Clean Energy Wire: Which topics will dominate German energy and climate policy in 2017? Could you please name three main issues and the related events, decisions and developments you think will dominate these policy areas?
Camilla Bausch: 2017 is an election year. Not only in Germany, but also in France. These elections are crucial for the future of the EU. Energy and climate issues are, however, unlikely to dominate the campaigns. They will be sidelined by topics including social inequality, migration, and future relations with Russia and the US.
This being said, these issues are closely linked to the energy and climate agenda. The actions of the future Trump cabinet can impact the global speed and pathways towards low-carbon economies. We will get an impression of how strongly the new US leadership will influence the international debate during the German G20 Presidency – as well as in the run-up to and at the UN climate summit in Bonn at the end of 2017.
2017 will also be a year of intense discussion about future EU energy and climate policy. In December, the European Commission published an impressive package of new and revised laws dubbed “Clean Energy for All Europeans”. Much remains to be debated, but the proposals include a wealth of innovative ideas. The German government has a key role to play in defending and possibly increasing the package’s environmental ambition – to make it compatible with the Paris Agreement.
At a national level, I expect that transport issues will play an important role. Facing increasing competitiveness of electric vehicles and uptake for example in China as well as the VW emission scandal and local action to promote sustainable modes of transport, the German auto industry will depend on its capability to embrace the transformations ahead.
CLEW: Which are the most pressing energy and climate policy issues for Germany to work on in 2017? What do you think are the chances of these issues being tackled, and what obstacles do you see?
CB: All the issues mentioned above have to be addressed. Furthermore, Germany has accomplished an impressive expansion of renewable energies in the electricity and heating sectors. Nonetheless, greenhouse gas emissions are not decreasing fast enough to reach the national target of -40 percent by 2020. Two key issues urgently need to be addressed: over-capacities of old coal-fired plants and transport emissions. On coal, the government has taken a first step by placing 2.7 gigawatts of lignite-powered generation in a reserve that will start operating in 2017. Yet if we take our commitments under the Paris Agreement seriously, this can only be a first step. We need an honest and broad debate about a socially acceptable coal exit, taking into account not only the technical and economic issues, but also social and cultural aspects.
CLEW: Which energy and climate policy related development was particularly positive in 2016 in your opinion, and which was rather disappointing? What needs to happen to prevent such disappointment – or continue the positive developments?

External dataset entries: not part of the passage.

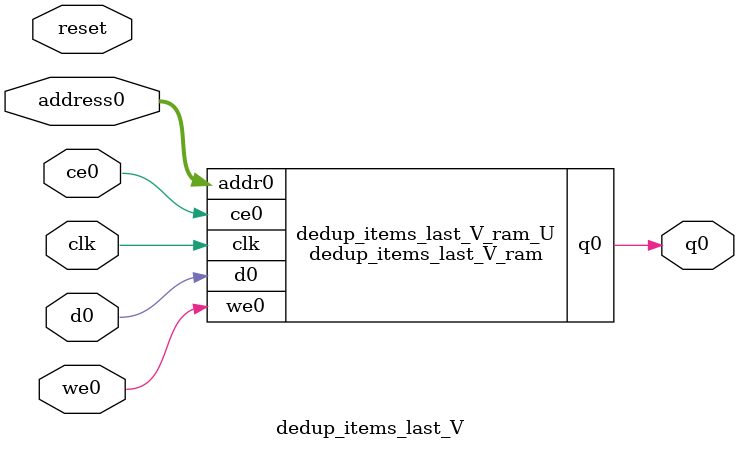
<source format=v>

`timescale 1 ns / 1 ps
module dedup_items_last_V_ram (addr0, ce0, d0, we0, q0,  clk);

parameter DWIDTH = 1;
parameter AWIDTH = 3;
parameter MEM_SIZE = 7;

input[AWIDTH-1:0] addr0;
input ce0;
input[DWIDTH-1:0] d0;
input we0;
output reg[DWIDTH-1:0] q0;
input clk;

(* ram_style = "distributed" *)reg [DWIDTH-1:0] ram[MEM_SIZE-1:0];




always @(posedge clk)  
begin 
    if (ce0) 
    begin
        if (we0) 
        begin 
            ram[addr0] <= d0; 
            q0 <= d0;
        end 
        else 
            q0 <= ram[addr0];
    end
end


endmodule


`timescale 1 ns / 1 ps
module dedup_items_last_V(
    reset,
    clk,
    address0,
    ce0,
    we0,
    d0,
    q0);

parameter DataWidth = 32'd1;
parameter AddressRange = 32'd7;
parameter AddressWidth = 32'd3;
input reset;
input clk;
input[AddressWidth - 1:0] address0;
input ce0;
input we0;
input[DataWidth - 1:0] d0;
output[DataWidth - 1:0] q0;



dedup_items_last_V_ram dedup_items_last_V_ram_U(
    .clk( clk ),
    .addr0( address0 ),
    .ce0( ce0 ),
    .d0( d0 ),
    .we0( we0 ),
    .q0( q0 ));

endmodule


</source>
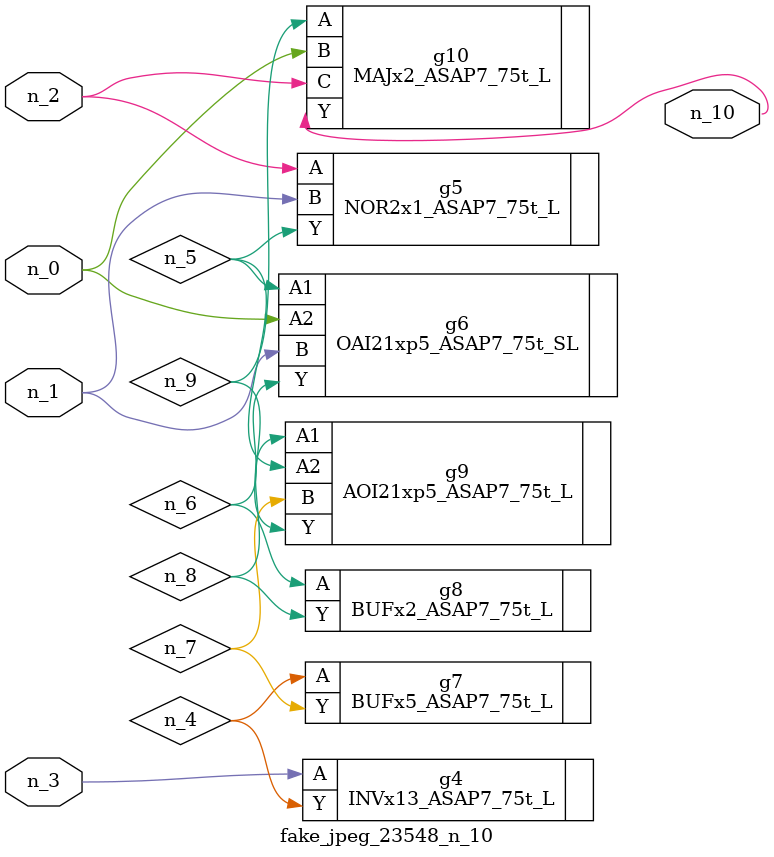
<source format=v>
module fake_jpeg_23548_n_10 (n_0, n_3, n_2, n_1, n_10);

input n_0;
input n_3;
input n_2;
input n_1;

output n_10;

wire n_4;
wire n_8;
wire n_9;
wire n_6;
wire n_5;
wire n_7;

INVx13_ASAP7_75t_L g4 ( 
.A(n_3),
.Y(n_4)
);

NOR2x1_ASAP7_75t_L g5 ( 
.A(n_2),
.B(n_1),
.Y(n_5)
);

OAI21xp5_ASAP7_75t_SL g6 ( 
.A1(n_5),
.A2(n_0),
.B(n_1),
.Y(n_6)
);

BUFx2_ASAP7_75t_L g8 ( 
.A(n_6),
.Y(n_8)
);

BUFx5_ASAP7_75t_L g7 ( 
.A(n_4),
.Y(n_7)
);

AOI21xp5_ASAP7_75t_L g9 ( 
.A1(n_8),
.A2(n_5),
.B(n_7),
.Y(n_9)
);

MAJx2_ASAP7_75t_L g10 ( 
.A(n_9),
.B(n_0),
.C(n_2),
.Y(n_10)
);


endmodule
</source>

CB: The entry into force of the Paris Agreement was clearly a highlight in 2016. After many years of negotiations, we now have global momentum towards a low-carbon economy. The onus is on all parties to deliver ambitious action. The change in administration in the US will certainly make this harder. But I don’t think that the momentum can be reversed. Progress will be helped by the rapid cost improvements in clean energy technologies, batteries and electric vehicles, which again took many by surprise in 2016. In the Netherlands offshore wind tenders closed at a record low of 5.5 € ct/kWh, while tendering in Chile yielded solar prices below 3 US ct/kWh. The future of low-cost renewable energy has arrived and it is here to stay.